The bank’s total provisions for bad debts over the six months to March 31 will rise to $706m, up from $485m in the prior half.

More cost hits

The lender’s stock dropped 3.6 per cent to $41.02 at the closing bell on Monday, versus a 0.1 per cent gain for the S&P/ASX 200 Index.

UBS banking analyst John Storey said NAB’s decision to strengthen its cash reserves might create some short-term pain for longer-term benefits.

“Given NAB’s greater exposure to SME and Business Banking, operational performance is always likely to be more cyclical compared to peers with the same holding true if events turn out to be better than feared in the second half of financial 2026 and beyond,” Mr Storey said. “We think NAB enters this potentially more vulnerable period from a much stronger starting point than that seen in previous periods.”

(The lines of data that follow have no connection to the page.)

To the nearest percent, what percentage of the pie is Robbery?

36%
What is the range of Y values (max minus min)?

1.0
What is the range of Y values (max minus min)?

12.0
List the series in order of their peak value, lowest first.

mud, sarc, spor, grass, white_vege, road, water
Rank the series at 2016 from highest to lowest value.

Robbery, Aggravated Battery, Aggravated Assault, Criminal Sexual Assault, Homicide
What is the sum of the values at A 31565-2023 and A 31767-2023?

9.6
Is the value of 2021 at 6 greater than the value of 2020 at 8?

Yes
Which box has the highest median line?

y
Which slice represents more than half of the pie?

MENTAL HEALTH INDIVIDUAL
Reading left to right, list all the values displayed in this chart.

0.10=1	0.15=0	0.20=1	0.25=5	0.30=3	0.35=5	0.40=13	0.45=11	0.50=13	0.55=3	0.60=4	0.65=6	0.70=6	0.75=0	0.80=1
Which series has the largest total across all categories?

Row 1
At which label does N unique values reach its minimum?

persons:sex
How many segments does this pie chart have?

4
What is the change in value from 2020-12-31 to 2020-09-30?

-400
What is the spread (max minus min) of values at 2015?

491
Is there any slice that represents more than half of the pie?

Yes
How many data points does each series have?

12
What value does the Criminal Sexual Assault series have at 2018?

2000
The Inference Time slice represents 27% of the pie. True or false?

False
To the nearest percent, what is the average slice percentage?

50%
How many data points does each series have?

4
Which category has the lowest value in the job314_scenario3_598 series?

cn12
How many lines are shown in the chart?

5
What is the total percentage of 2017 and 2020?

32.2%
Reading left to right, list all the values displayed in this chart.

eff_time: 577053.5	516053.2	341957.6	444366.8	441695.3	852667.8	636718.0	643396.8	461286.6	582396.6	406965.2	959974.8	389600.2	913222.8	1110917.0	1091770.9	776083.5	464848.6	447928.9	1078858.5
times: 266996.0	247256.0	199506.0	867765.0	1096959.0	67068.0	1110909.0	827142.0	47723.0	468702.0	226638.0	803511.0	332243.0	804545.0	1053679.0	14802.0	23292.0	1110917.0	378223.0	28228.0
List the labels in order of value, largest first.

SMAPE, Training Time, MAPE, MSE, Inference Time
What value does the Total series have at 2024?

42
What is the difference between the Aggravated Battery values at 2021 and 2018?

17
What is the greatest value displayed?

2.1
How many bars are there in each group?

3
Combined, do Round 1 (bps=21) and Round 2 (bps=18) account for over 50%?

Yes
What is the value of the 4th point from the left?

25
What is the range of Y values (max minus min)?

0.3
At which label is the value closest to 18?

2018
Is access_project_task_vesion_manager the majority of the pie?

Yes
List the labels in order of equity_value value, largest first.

NAB is Australia’s largest lender to businesses, with the sector more exposed to the fallout from the Middle East war than Australia’s residential housing market.

Accounting policy changes

On Monday, the bank also flagged it will book a one-off $1.35b profit hit in its results for the for the six months to March 31 due to a policy change on how it accounts for software development costs. The bank said the shift to AI services means it will now expense more of its tech costs on an upfront basis, rather than amortise them over longer time periods.

“Under the leadership of the new CFO, accounting practices related to capitalised software and investment spending have been adjusted to better align with industry standards,” Mr Storey said.

For the six months to March 31 it still currently expects cash operating expense growth to be 4.6 per cent.

The bank said the shift in dividend payout policy is necessary to bolster the amount of cash it holds in reserve as a proportion of total loans outstanding in a financial metric known as its Risk Weighted Asset base.

NAB’s move comes after, Australia’s second-largest lender Westpac, warned of a growing economic shock from the war in the Middle East and rising interest rates last week.

NAB’s shares have still jumped 22 per cent over the last year as investors bet the banking sector will emerge a net winner from cost efficiencies linked to advances in artificial intelligence. Westpac is up 28 per cent over the past 12 months to $39.85 on Monday.

Other companies to have flagged profit hits on the local share market since the war on Iran; include Qube, Worley, Qantas, Virgin Australia, Cleanaway Waste, Orora, a2 Milk, and EML payments.